Boil notices increase despite investment in water infrastructure

EPA points to funding, management and operational issues behind contaminations

A shopper in Leixlip, Co Kildare, stocks up on drinking water following the boil water notice’. Photograph:  Colin Keegan/Collins

A shopper in Leixlip, Co Kildare, stocks up on drinking water following the boil water notice’. Photograph: Colin Keegan/Collins

 

When news spread across tens of thousands of homes in Dublin, Meath and Kildare on Tuesday that a boil water notice was being slapped on their property due to contamination at a plant in Leixlip, it was greeted with a fair degree of confusion.

What exactly did the homeowner need to do? How long would it be until the problem was fixed? How did it happen anyway? Is my house in the affected area?

These were the seemingly simple questions that some of 600,000 people affected sought answers to when they logged on to the Irish Water website, only to discover that the site was down.

In the Dáil, an array of politicians from Taoiseach Leo Varadkar to Sinn Féin leader Mary Lou McDonald revealed they too were in the affected area.

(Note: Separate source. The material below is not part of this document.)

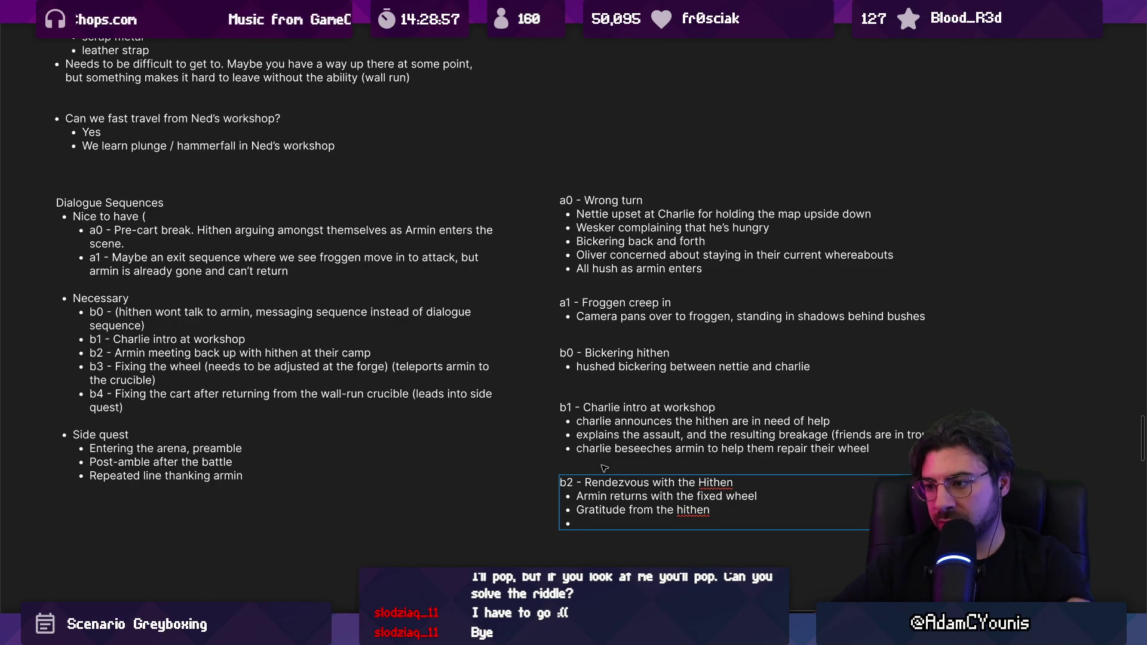
{"action": "type", "text": "Nett"}
{"action": "key", "text": "BackSpace"}
{"action": "key", "text": "BackSpace"}
{"action": "key", "text": "BackSpace"}
{"action": "type", "text": "Won't fit co"}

Speaking to The Irish Times, McDonald said the issue was proving to be a costly one.

“Obviously everyone is inconvenienced. A lot of people are having to buy water, which is a real stretch and expense that people don’t need.

“For families with small children, older people and those with illnesses this goes beyond an inconvenience and is a matter of health.

“People need to know when this will end. Above all else they need assurances that this won’t happen again and that their water is safe.”

Investment

Varadkar has previously said that a multibillion-euro investment had reduced the number of such boil notices across the country.

“On the wider picture, a significant Irish Water capital investment programme worth €10 billion is under way,” he said. “It is impossible to do everything in one year . . . but it is part of Project Ireland 2040. It is a massive investment programme. It has helped to reduce the number of boil water notices and the number of leaks around the country.“

But that is not the full picture.

Increased financial investment may have reduced overall notices, but the year-on-year trend is going in the wrong direction.

In 2018, 44 boil water notices were issued, affecting 14 counties and 100,000 people. This is in comparison to 42 such notices which were in place the previous year.

Irish Water found cryptosporidium – a waterborne parasite that can cause illness including nausea and diarrhoea – in 25 public water supplies in 2018, up from 17 supplies in 2017 and 12 in 2016, which the Environmental Protection Agency said was a cause for concern.

After years of public backlash against attempts to introduce water charges, the Government agreed a new funding arrangement for Irish Water in September 2017.

Under the new model, Irish Water is being funded in respect of domestic water services by the exchequer for both capital and current purposes. This amounted to €1.1 billion in 2018, of which €500 million is capital.

Sinn Féin’s housing spokesman Eoin Ó Broin said Irish Water is actually getting the level of investment which was originally promised as far back as 2014.

The reason behind the boil notices and cryptosporidium detections is not financial, he says. “With drinking water, I am not of the view that is a funding issue,” he says, saying he believes it is a management or operational issue.

A recent report by the EPA which details the reasons for the 25 recent cryptosporidium detections appear to show that it is a bit of both.

In eight supplies, the treatment processes or infrastructure were not good enough to treat cryptosporidium effectively. In seven supplies, there were no treatment processes in place at all at the water treatment plant to treat cryptosporidium. In three supplies, operational issues were blamed.

In the case of the Leixlip plant this week, a mechanical fault meant there was a danger that untreated water in the network could contain cysts of cryptosporidium and giardia.

“What’s really significant about in this plant in Leixlip is that it was already subject to an EPA audit this year after a significant failure,” says Ó Broin.

EPA report

A report by the EPA found that a series of events occurred in March which presented a “significant risk” to the safety of the water supply, including a pump issue which went undetected for almost eight hours. A spokeswoman for Irish Water could not confirm whether that incident was related to this week’s boil notice, saying that it was currently being investigated as part of an audit.

Generally speaking, Irish Water says an “enhanced and systematic testing regime of drinking water“ has been implemented.

“During 2018, we devised a standardised monitoring protocol which has resulted in a more robust risk-based monitoring programme for supplies at risk from cryptosporidium.”

The utility says it made “significant investments” last year in water treatment process equipment, and pointed towards the size and scale of the “legacy issues and condition” of some of the water treatment plants.

“Overall, the EPA found that public water supplies were 99 per cent compliant in 2019, which is an extremely high level of compliance with the drinking water regulations.”